Driving this situation are a couple of billion people in the developing world that are headed toward middle class economics- and energy consumption in the next 50 years. The World Energy Outlook for 2011 forecasts a 1/3 increase in energy demand between 2010-2035 and 50% of that demand growth coming from India and China. As their consumption patterns match those of the developed nations, it seems reasonable that our resources and infrastructure to meet energy demands will be taxed severely. Economics 101 suggests that increased scarcity of a resource goes lockstep with increase in prices. Of chief concern is the fact that virtually all energy supplies are currently delivered by natural, non-renewable resources. While this is not necessarily a problem in itself, logically there is a limit on what we can expect to extract and use. It seems a prudent step begin developing renewable sources of energy and ensure what energy we do have is developed as economically efficiently as possible.
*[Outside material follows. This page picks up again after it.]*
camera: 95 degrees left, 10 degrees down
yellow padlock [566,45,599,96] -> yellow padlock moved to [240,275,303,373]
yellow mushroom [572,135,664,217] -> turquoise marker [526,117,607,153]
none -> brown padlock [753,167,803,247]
While renewables have been around since the first wind powered mill was built, modern society has been built upon the energy density of hydrocarbons. There is simply nothing that packs as much energy into a compact form, easily transportable and with an infrastructure that can rapidly translate hydrocarbons into usable energy. There exists no solar or wind powered motor that can drive a container ship across the globe or power an intercontinental flight. The fact remains that the primary drivers of our economy remain gas turbines and diesel motors. These motors power our jets, shipping trucks, container ships and most passenger and military vehicles around the globe.
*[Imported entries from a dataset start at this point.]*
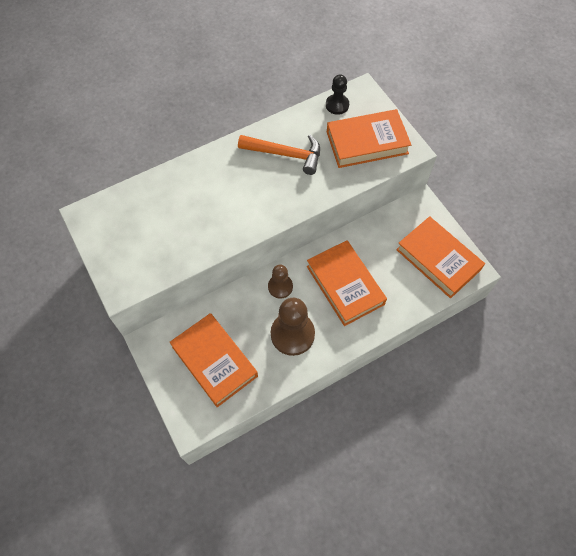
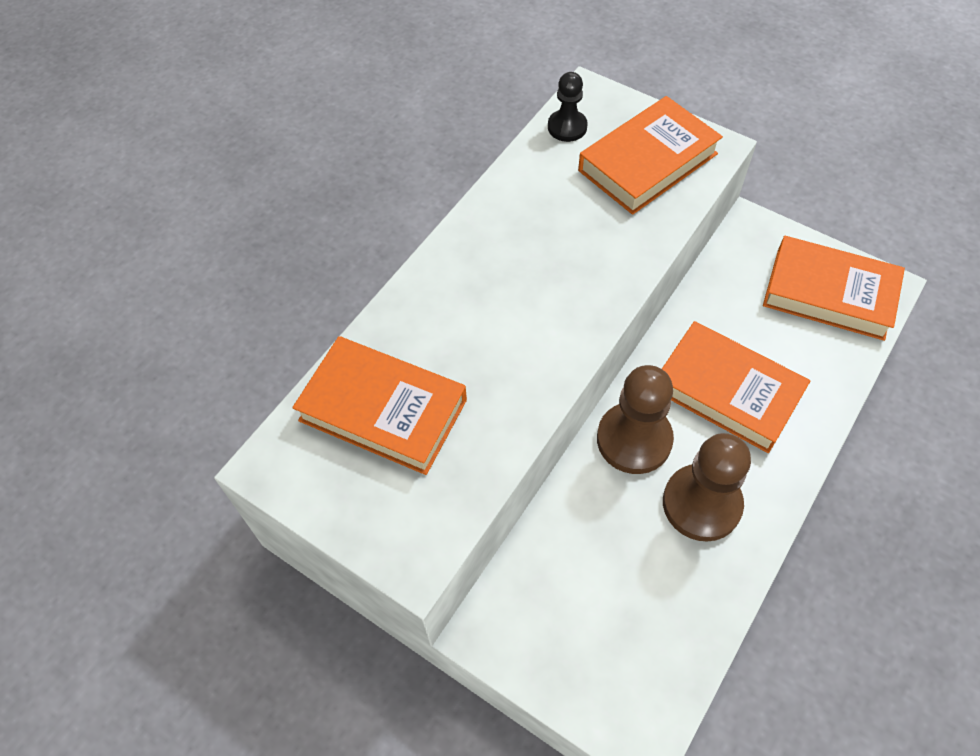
camera: 25 degrees left, 5 degrees down
orange book [169,313,258,407] -> orange book moved to [292,336,467,475]
orange hammer [238,135,320,175] -> none
brown pawn [268,265,293,299] -> brown pawn [597,365,674,474], size x1.70

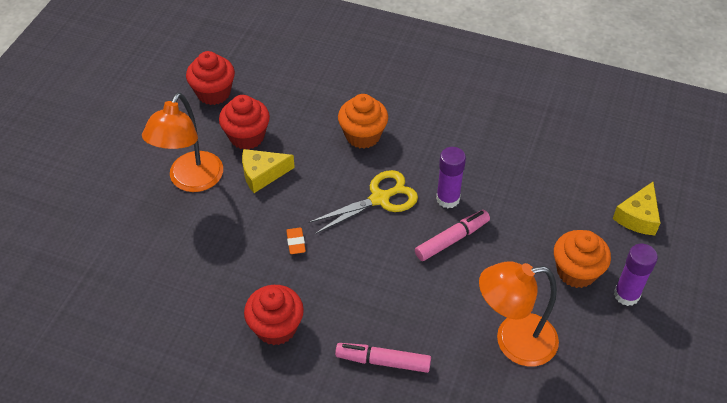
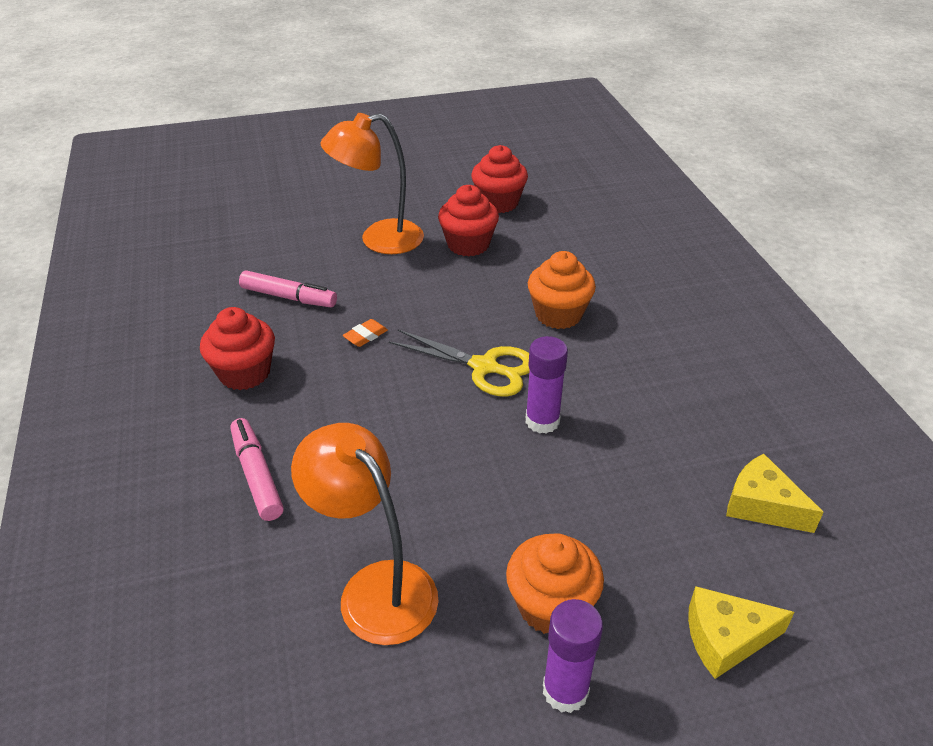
camera: 55 degrees right, 10 degrees down
yellow cheese [242,149,295,193] -> yellow cheese moved to [726,454,824,533]
pink marker [415,210,490,261] -> pink marker moved to [239,271,337,307]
Renewables electricity generation is at its beginning in being explored in earnest. In fact, in its current state of development it appears to me an economic experiment. It is borne from our reasonable concerns regarding projected energy demands coupled with resource constraints and the nagging worry that we may have already pushed past the tipping point of global climate balance. How this experiment unfolds and the data that it bears will have a profound impact upon our way of life.